CAISO, Desert Southwest and Pacific Northwest Energy Summary

  • The heat in California and the Desert Southwest has come and gone after the weekend verified in the mid-90s throughout the LA Basin and low- to mid-100s in Phoenix. After this five-day spring heat wave, a cooling trough will begin to dig into the West bringing a cooler than normal pattern for much of the region. These cooler than normal temperatures are forecast to last into the weekend and likely into early next week across the interior West and Pacific Northwest while the models suggest there be a rewarming across California and the DSW. Low 100s are forecast to return to Phoenix towards the balance of next week while 90o temperatures look likely to return across inland California.

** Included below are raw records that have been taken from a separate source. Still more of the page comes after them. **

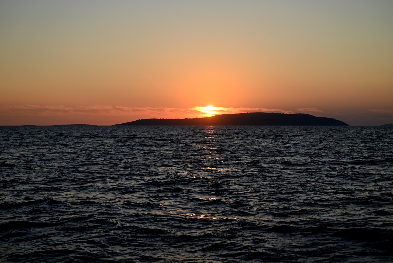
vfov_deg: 19.5
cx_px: 196
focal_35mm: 70
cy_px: 132
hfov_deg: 28.8
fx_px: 764
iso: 140
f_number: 5.6
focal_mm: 70
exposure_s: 1/500
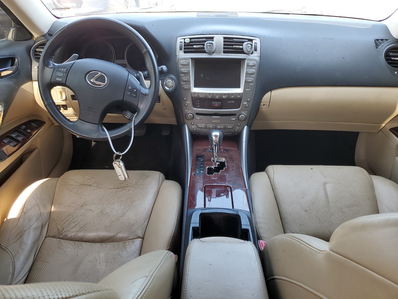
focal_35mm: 26
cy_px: 150
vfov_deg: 53.1
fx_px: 299
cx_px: 199
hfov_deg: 67.3
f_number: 1.5
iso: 62
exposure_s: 1/120
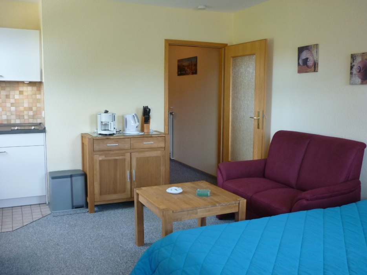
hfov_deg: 55.4
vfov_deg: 42.9
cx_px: 184
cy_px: 138
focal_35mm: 33
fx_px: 350
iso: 200
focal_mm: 5.5
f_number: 2.8
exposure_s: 1/30
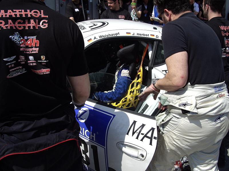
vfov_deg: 37.7
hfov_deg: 49.0
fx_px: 251
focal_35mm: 38
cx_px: 114
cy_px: 86
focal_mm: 7.9
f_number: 5.6
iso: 50
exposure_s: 1/320
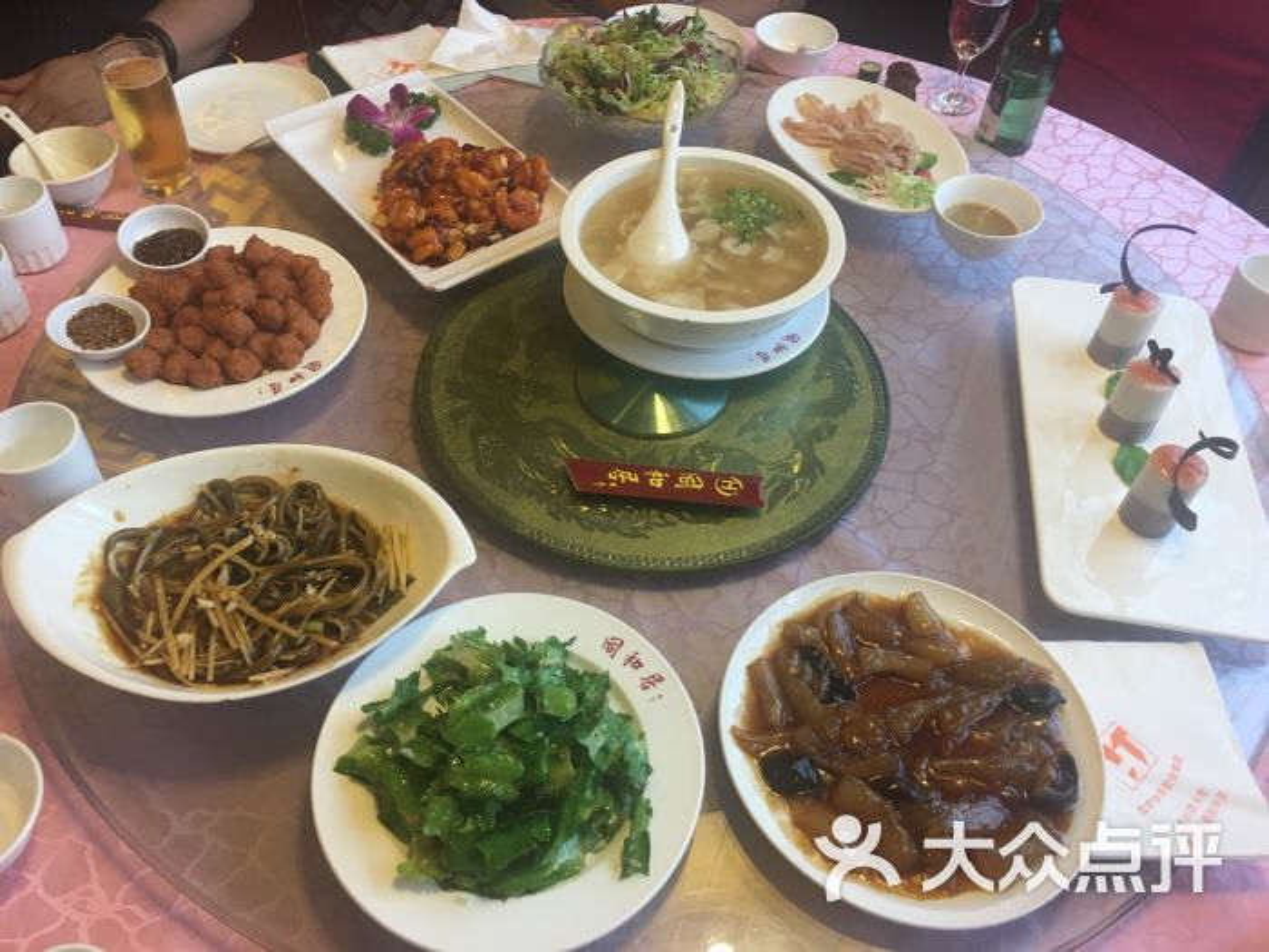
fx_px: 1063
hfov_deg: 61.7
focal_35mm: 29
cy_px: 476
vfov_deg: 48.2
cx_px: 634
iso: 40
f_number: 2.2
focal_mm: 4.15
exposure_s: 1/33
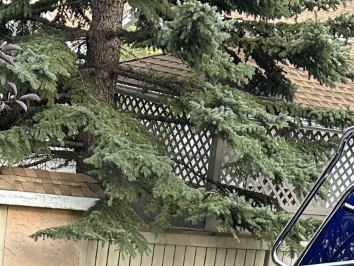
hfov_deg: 15.8
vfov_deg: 11.1
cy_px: 490
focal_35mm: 124
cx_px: 260
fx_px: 1268
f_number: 1.5
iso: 32
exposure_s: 1/129
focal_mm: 5.7
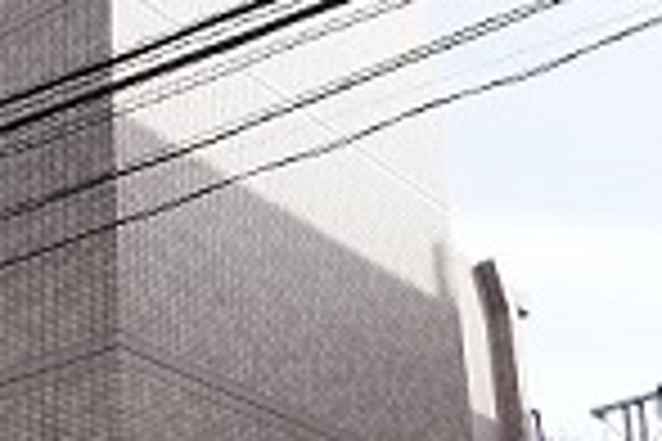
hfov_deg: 23.4
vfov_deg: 16.3
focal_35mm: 83
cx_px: -5
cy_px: 382
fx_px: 1526
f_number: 9
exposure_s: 1/80
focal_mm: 16
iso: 100
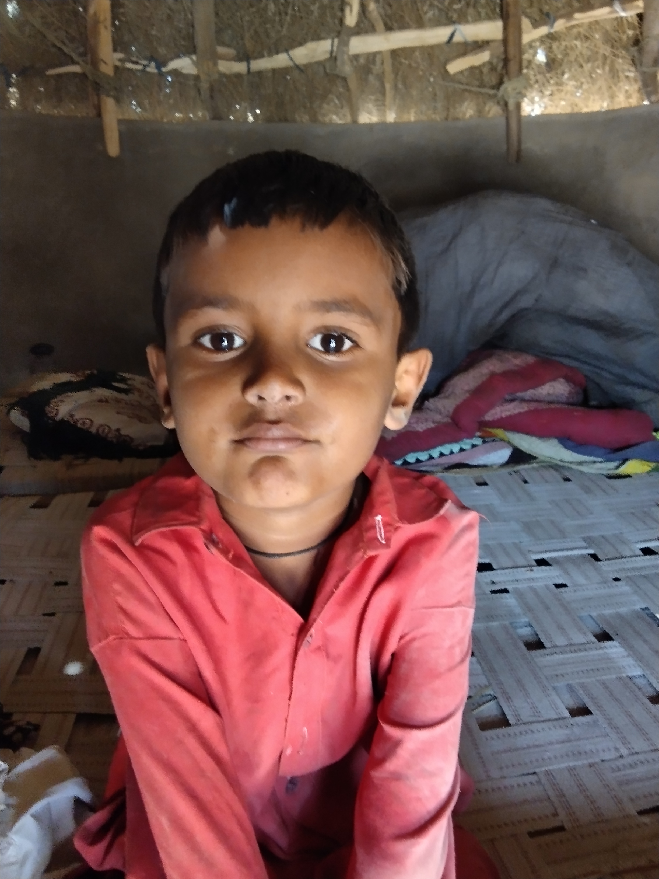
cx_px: 330
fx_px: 660
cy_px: 440
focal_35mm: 26
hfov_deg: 53.1
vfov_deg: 67.3
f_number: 2
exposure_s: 1/50
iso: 269
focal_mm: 2.78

  • A return to seasonal spring weather has the gas and power grids back in a state of plenty as load numbers have dropped and renewable output is responsible for lifting the overall generation level in the pool. Gas transportation maintenance on Gas Transmission Northwest (GTN) continues to be a limitation in the west with flows past Kingsgate still being reduced by the work in Alberta (NGTL – AB/BC restriction) coming in around 2.2 Bcf/d over the weekend. Last week this reduction to inflows manifested as need to draw molecules from storage, we’ll see this come back this week as upward pressure on the cash market to put that volume back into storage. PG&E storage is in pretty good shape showing volumes inline with last year at 146 Bcf. SoCalGas is still in catchup mode as their tank is only showing 82 Bcf, roughly 18 Bcf behind last year at this time. While the maintenance at Aliso Cyn is slated to end this Friday, SoCalGas has significant upcoming pipeline capacity derates beginning on June 1st. At the CAISO, it should be another week of day ahead index settlements in the $20 - $30s for peak hours while the peak solar hours in SP15 will reward the buyer with a payment to take them off the hands of the generators. The off-peak settles will continue to carry a sizable premium as solar generation is past quitting time and batteries are only good for the first few hours after sunset. CAISO peak load is off between 5.2 and 6.0 GW compared to last Friday.
  • The neck of the duck is growing longer on the daily load charts as CAISO’s 3 Hour-Ramp averaged more than 19,000 MWs in April. This refers to the need for CAISO dispatchers to find replacement megawatts via ramping up thermal gens, dispatching storage resources or drawing electrons in over the interties to replace the solar output that disappears and to meet the evening load increase. For the month of April, the 3-hour ramp rate averaged more than 19,000 MW, nearly 2,000 MW more per day than last April. The 3-hour ramp record of 23,400 MW was set in March. These ramp volumes are impressive given that they all occurred at a time of the year when peak demands have yet to reach 30,000 MW.